Other experiments will explore the origins of cosmic rays (high-energy particles that can travel at nearly the speed of light), how jets (sprays of particles released from high-energy collisions) form, and the structure inside giant planets.
The researchers will also use the Vulcan 20-20 laser to study the formation of new materials. A form of boron nitride, a material harder than diamond, has been found to be metastable – created under very high pressure and density conditions made in the laboratory, which can later survive ambient temperatures.
“Then the question is, what other materials can you make in the same way?” Robinson says. “Do they have cool electronic or optical properties? I don't know. But at least there's a piece that tells us there's something worth exploring.”
Achieving fusion
Nuclear fusion is also on the list of areas where high-energy lasers are used. In July, researchers at the National Ignition Facility at Lawrence Livermore National Laboratory in California used lasers for a net energy gain for the second time.
Following the center's original milestone last December, this year's experiment produced a higher energy yield than the first, once again raising hopes that clean energy could replace our current energy sources. (Fusion reactions do not release greenhouse gases or radioactive waste.)
Fusion was also one of the main areas of study at the Extreme Light Infrastructure for Nuclear Physics (ELI-NP) Center in Mogurile, Romania – which at 10 petawatts holds the title of the world's most powerful laser (MORO).
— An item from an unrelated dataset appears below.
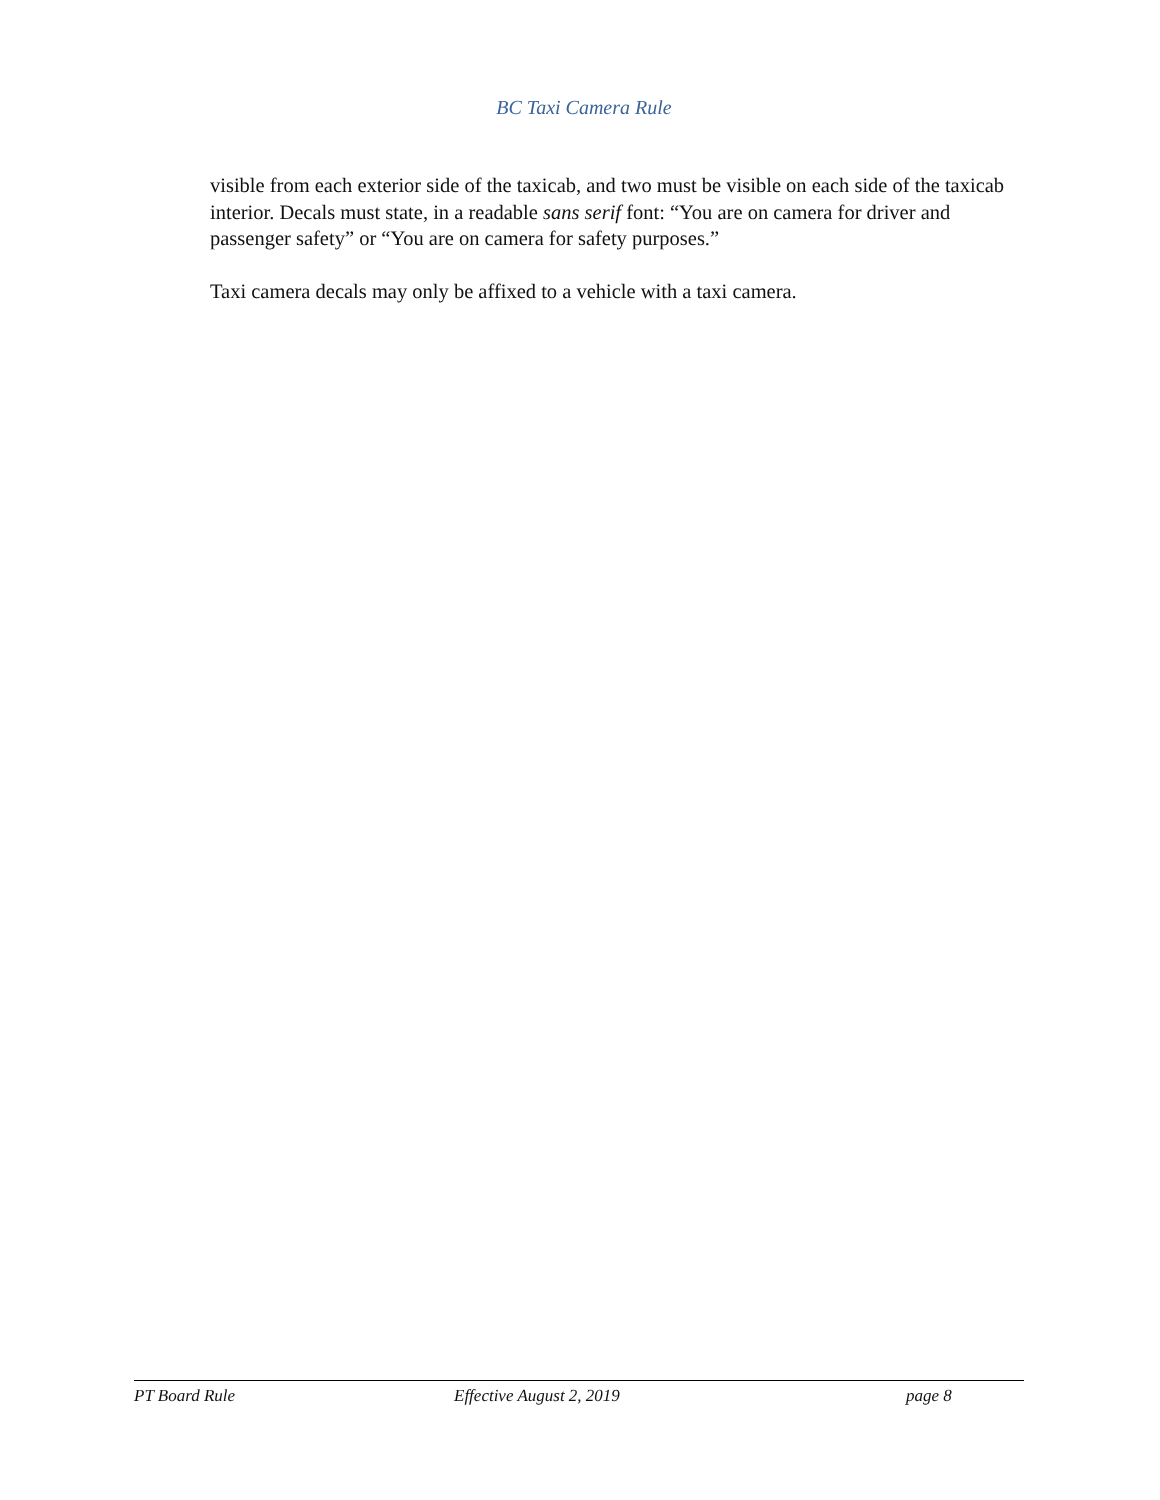BC Taxi Camera Rule
visible from each exterior side of the taxicab, and two must be visible on each side of the taxicab interior. Decals must state, in a readable sans serif font: “You are on camera for driver and passenger safety” or “You are on camera for safety purposes.”
Taxi camera decals may only be affixed to a vehicle with a taxi camera.
PT Board Rule Effective August 2, 2019 page 8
Its director and the University of Michigan facility of the same name said its creation was “equivalent to landing on the moon, where failure is not an option.”
Last year, a Romanian laser operator began partnering with private companies to develop technology that could power the world's first commercial fusion plants. Using the “chirping pulse amplification” technique for which Murrow and Donna Strickland won the 2018 Nobel Prize in Physics, laser pulses will be stretched, reducing their maximum power, before being amplified and compressed again.
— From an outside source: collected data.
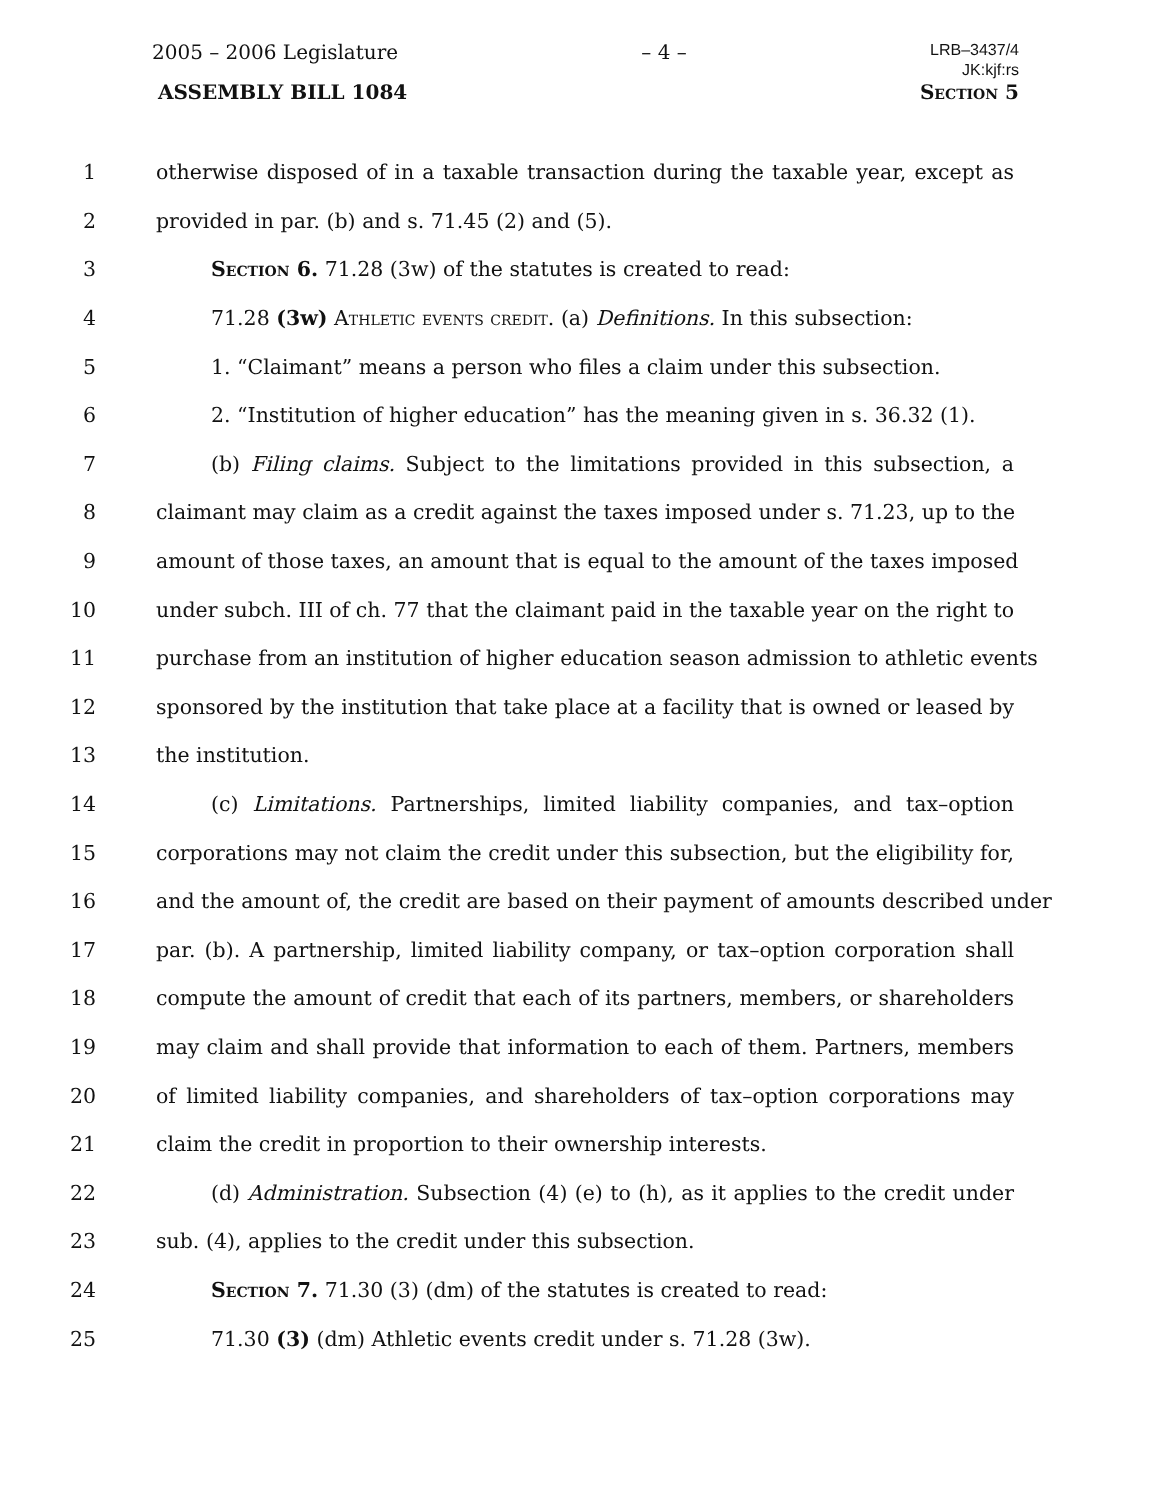2005 – 2006 Legislature – 4 – LRB–3437/4
JK:kjf:rs
ASSEMBLY BILL 1084 Section 5
1 otherwise disposed of in a taxable transaction during the taxable year, except as
2 provided in par. (b) and s. 71.45 (2) and (5).
3 Section 6. 71.28 (3w) of the statutes is created to read:
4 71.28 (3w) Athletic events credit. (a) Definitions. In this subsection:
5 1. “Claimant” means a person who files a claim under this subsection.
6 2. “Institution of higher education” has the meaning given in s. 36.32 (1).
7 (b) Filing claims. Subject to the limitations provided in this subsection, a
8 claimant may claim as a credit against the taxes imposed under s. 71.23, up to the
9 amount of those taxes, an amount that is equal to the amount of the taxes imposed
10 under subch. III of ch. 77 that the claimant paid in the taxable year on the right to
11 purchase from an institution of higher education season admission to athletic events
12 sponsored by the institution that take place at a facility that is owned or leased by
13 the institution.
14 (c) Limitations. Partnerships, limited liability companies, and tax–option
15 corporations may not claim the credit under this subsection, but the eligibility for,
16 and the amount of, the credit are based on their payment of amounts described under
17 par. (b). A partnership, limited liability company, or tax–option corporation shall
18 compute the amount of credit that each of its partners, members, or shareholders
19 may claim and shall provide that information to each of them. Partners, members
20 of limited liability companies, and shareholders of tax–option corporations may
21 claim the credit in proportion to their ownership interests.
22 (d) Administration. Subsection (4) (e) to (h), as it applies to the credit under
23 sub. (4), applies to the credit under this subsection.
24 Section 7. 71.30 (3) (dm) of the statutes is created to read:
25 71.30 (3) (dm) Athletic events credit under s. 71.28 (3w).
“This completely changed the development of lasers,” Clark says, allowing much higher intensities to be achieved at lower power.
Their research on the physical processes of this reaction is expected to be published within three years, before the first commercial fusion plants are built in the 2030s.
Is bigger better?
Physicists are keen to emphasize the collaborative nature of this field, but the size remains a point worth bragging about. According to Chang Hee-nam, director of the Center for Relativistic Laser Science (CoReLS) in South Korea and a professor at the Gwangju Institute of Science and Technology, the center's laser currently “holds the record for the highest laser intensity” in the world, reaching 10^23 watts/cm2 — or intensity As powerful as all the light on Earth is focused to just over a micrometre, or less than one-fifth the diameter of a human hair.
South Korean scientists are using this technology to explore, among other things, proton therapy, a cancer treatment that targets positively charged rays in patients' tumors.
Research that could lead to new medical applications, as well as testing centuries-old ideas about the state of the universe, has been well explored on the four-petawatt CoReLS machine – but the team isn't stopping there. “We are now seeking a higher petawatt laser, and are preparing some proposals for a 25-petawatt laser,” Nam says. If it is ordered within the next six years, as he hopes, it will outperform the Vulcan 20-20 that has not yet been built.
However, Vulcan's Clark says power and density aren't everything. The most important metric now is, “What can you do with it? What science are you pursuing? What are you going to get out of it?”
He says that these lasers, and the researchers who work on them, care about one thing above all else. “It's about building it right and using it right.”